Well, we took the plunge and pulled Neo from the public school. It's been a while in coming -- I've been asking them to enhance her program there since last fall. I asked again this spring. I asked again over the summer. I asked the week before school started. I asked on the second day of school. I talked to the VP at the Middle School and spoke to the Principal at the High School.
Even though the Middle School sends advanced Math students to the High School to take High School level classes, the same cannot be done for Neo. It doesn't matter that she's in the gifted and talented program (GATE). It doesn't matter that the High School Math department easily incorporates eighth graders into freshman classes. It doesn't matter that NO ONE in the school system can design an independent study program for her in English and History. It can't be done.
(So far, as a GATE student, one who was identified in fifth grade, my daughter has had one field trip to a science museum, one field trip to a paint-your-own pottery studio, one trip to an ice cream store, and a step aerobics class. Sigh. Last year the teachers said they would assign her extra work, and then partway through the year admitted that they didn't know how to. Sigh. Surely there's some other book other than A Christmas Carol you could ask her to read? Right? Beuller? Last year Neo read the references at the back of her World History text book and read, on her own, two classics of Japanese literature, The Pillow Book and The Tale of Genji, both of which are considered to be standard required texts for college level students studying Japanese history. "Isn't that wonderful!" the teachers exclaim. Yet none of them can think of a single book to assign her for extra work in any of her classes. Didn't you all READ anything when you were in college? Sigh.)
So after years of going to one meeting after another, I gave up. No more meetings. Enough.
Neo has been asking to be homeschooled for over a year. I tried to make this work in the system, I really did, but no more. There's a local charter school with a "learning center" here in town which is home-based. You must follow the CA curriculum, and you meet with a credentialed teacher once a month, but the learning goes on at home. Neo will be taking an Algebra I class at the charter "learning center" in a classroom setting, and she will be working with a local artist. Other than that, it's up to her and me.

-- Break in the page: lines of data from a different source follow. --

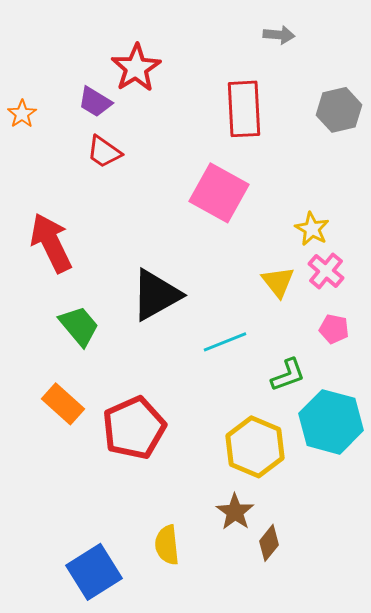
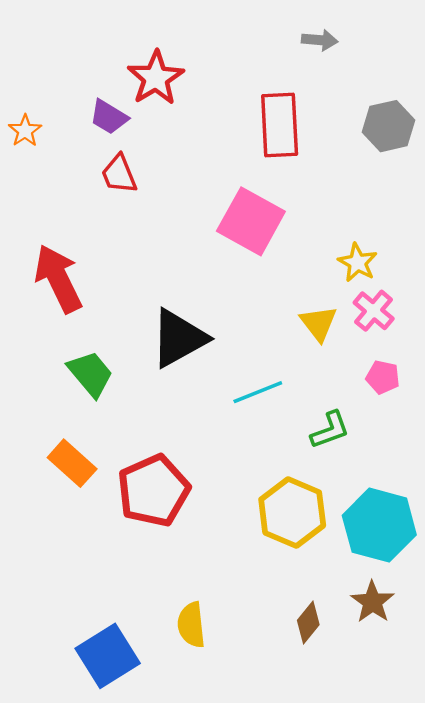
red trapezoid: (104, 152) -> (119, 174), turned 33
cyan hexagon: (331, 422) -> (379, 525), moved
brown star: (235, 512) -> (372, 602), moved

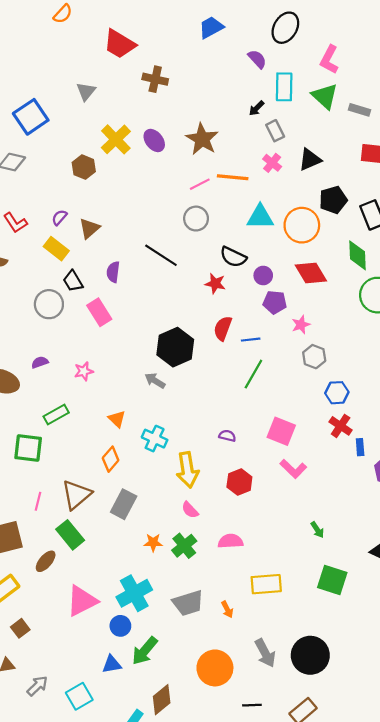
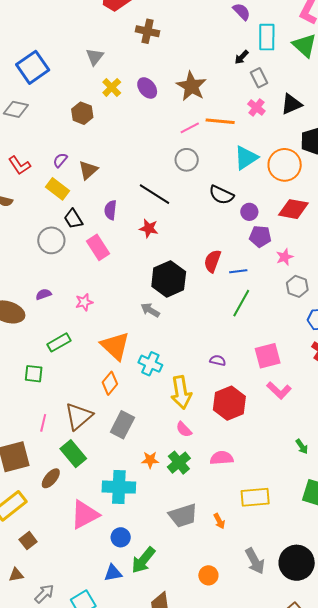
gray triangle: (86, 91) -> (95, 57), moved
yellow cross: (116, 139) -> (112, 87), size x0.7
cyan triangle: (260, 217) -> (246, 158), turned -32
red diamond: (311, 273) -> (293, 209), turned -48
red star: (215, 283) -> (149, 228), moved
orange triangle: (117, 419) -> (115, 346), size x1.8
pink square: (281, 431) -> (268, 356), turned -36
green square: (28, 448) -> (34, 374), size x0.7
red hexagon: (239, 482) -> (229, 403), size x1.4
cyan cross: (134, 593) -> (119, 487), moved, turned 32
orange circle: (215, 668) -> (208, 575), size x0.6

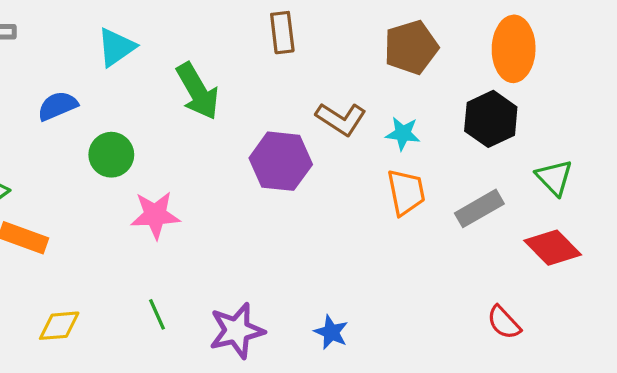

Of course, now that I've pulled her from school, the district's falling all over itself to try to set up a program for her. I'll still go to meetings on it -- if they can prove to me that it will get done, I'll consider putting her back in school. But I have very little confidence that they'll actually do much for her. The High School is actively blocking her advancement, so nothing will get off the ground.
In the meantime, the charter school adviser would like to advance her into high school. That's fine with me. We'll get a curriculum set this week.

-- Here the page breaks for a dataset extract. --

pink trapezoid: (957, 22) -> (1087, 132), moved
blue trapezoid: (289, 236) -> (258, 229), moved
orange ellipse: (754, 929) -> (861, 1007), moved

Since she's been home, I gave her a copy of Thomas Paine's Common Sense, which she read with great interest. We talked about persuasive writing, the multiple meanings of the title, and why Colonists might have gravitated to Paine's pamphlet. (American History is an eighth grade subject.) We watched Obama's speech together on Thursday, and she heard Dear Butcher and I say over and over, "What a great speech." In the shower on Friday morning I came up with an assignment.
I pulled a transcript of the speech off the web and printed it out with no paragraph breaks. Then I had her listen to the speech again and mark on the transcript where the paragraph breaks should go. I also had her put the last third into an outline format.

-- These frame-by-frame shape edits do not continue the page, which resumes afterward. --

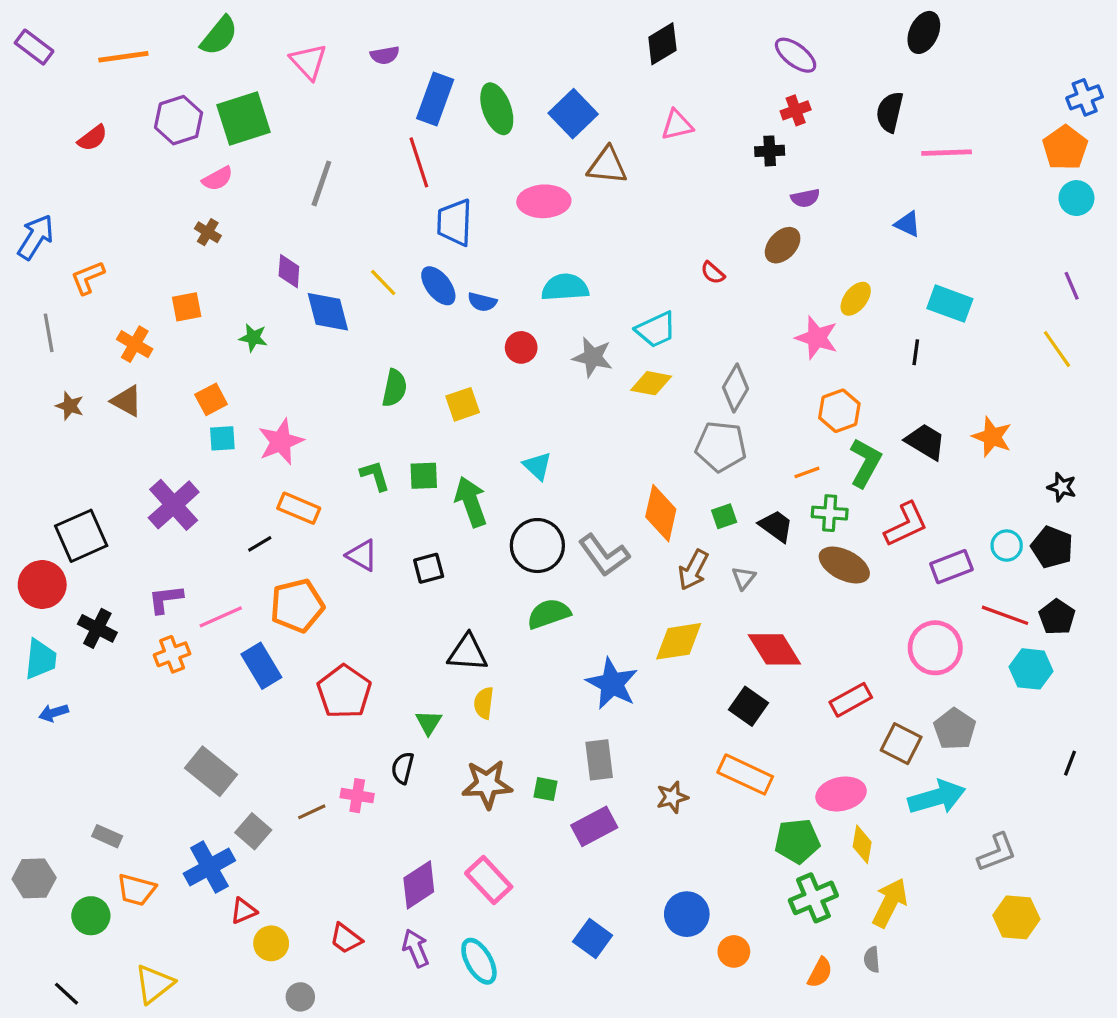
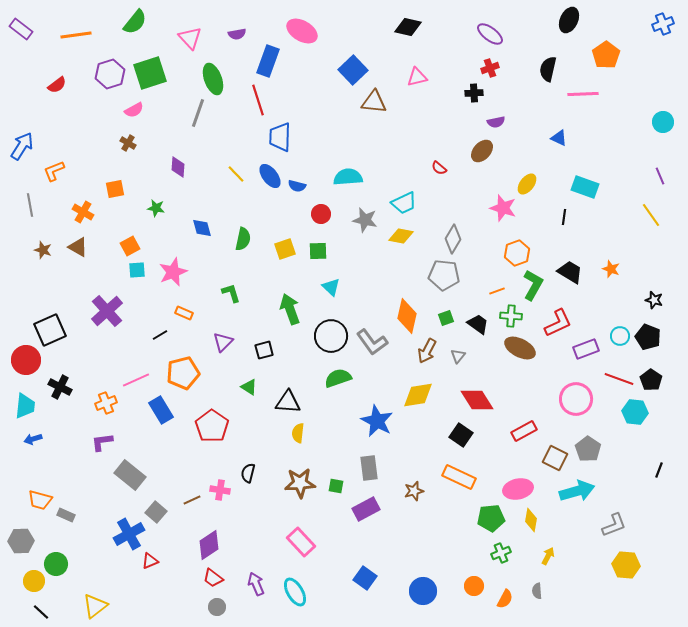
black diamond: (662, 44) -> (408, 27), turned 44
blue cross: (1085, 97) -> (663, 24), moved
green ellipse: (497, 109) -> (213, 79), moved
orange pentagon: (1065, 148) -> (606, 55), moved
pink ellipse: (544, 201) -> (302, 31), moved, turned 32
blue diamond: (328, 312) -> (202, 228), moved, size x0.7
orange star: (992, 437) -> (611, 269), size x0.7
green square: (424, 476) -> (318, 251), moved
orange rectangle: (299, 508) -> (184, 313), size x0.7
purple triangle: (362, 555) -> (223, 342), turned 45
purple L-shape: (166, 599) -> (102, 442), moved
green triangle: (429, 723) -> (249, 387), moved, turned -30
purple diamond: (419, 885) -> (209, 545), moved
orange trapezoid: (136, 890) -> (40, 500), moved
green cross: (813, 898) -> (501, 553), size x0.7
yellow arrow: (890, 903) -> (548, 556), size x0.6
blue circle: (687, 914) -> (423, 591), moved
yellow circle: (271, 943) -> (34, 581), moved
orange circle: (734, 951) -> (474, 586), moved
gray circle: (300, 997) -> (217, 607), moved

"OK, so WHY is that speech a good speech?"
"It's logical."
"And how do you know where the paragraph breaks go?"
"He tells you. He sets out what he's going to talk about, and then when he's done talking about that idea, he goes to a new paragraph."
"So, persuasive writing is the most highly constructed form of writing. And speaking. You can't go off on tangents, and you have to use facts to convince the audience. Right?"
"Yep."
"OK, so talk to me about topic sentences. Why do your teachers always talk about topic sentences?"
"Well, I guess they help with outlining?"
"Sorta. We did this backwards. We looked at a speech and pulled it apart to look at the structure. But can you see how you could build UP to a good speech or a good essay if you worked on your structure a lot first?"
"Yeah."
"And do you see why transitions and topic sentences are a good idea?"
"Yeah."
"Good. Let's save this stuff you printed for the teacher when we see her."
"Mom?"
"Yeah."
"You're not going to make me write a forty five minute speech, are you?"
Oh, how the evil wheels of parental punishment do turn when offered that lovely inspiration. "No kid. We're done. I just wanted to make a final point about WHY you should should learn this stuff. That' s all. Now let's go on to reading something fun and writing about that."
She just finished reading Midnight in the Garden of Good and Evil. I may have her start examining descriptive passages.
2 comments:
Can I take your class too?
Sure. Read the first chapter of Shane. I've written up a bunch of questions about it.
By the way, I HAVE to read this book again. I forgot how amazing the opening is. (Although I remember not really staying impressed with the rest of the book? I think?)
The I think we'll move on to either Ray Bradbury or some Mark Twain. At least, that's what I'm thinking right now.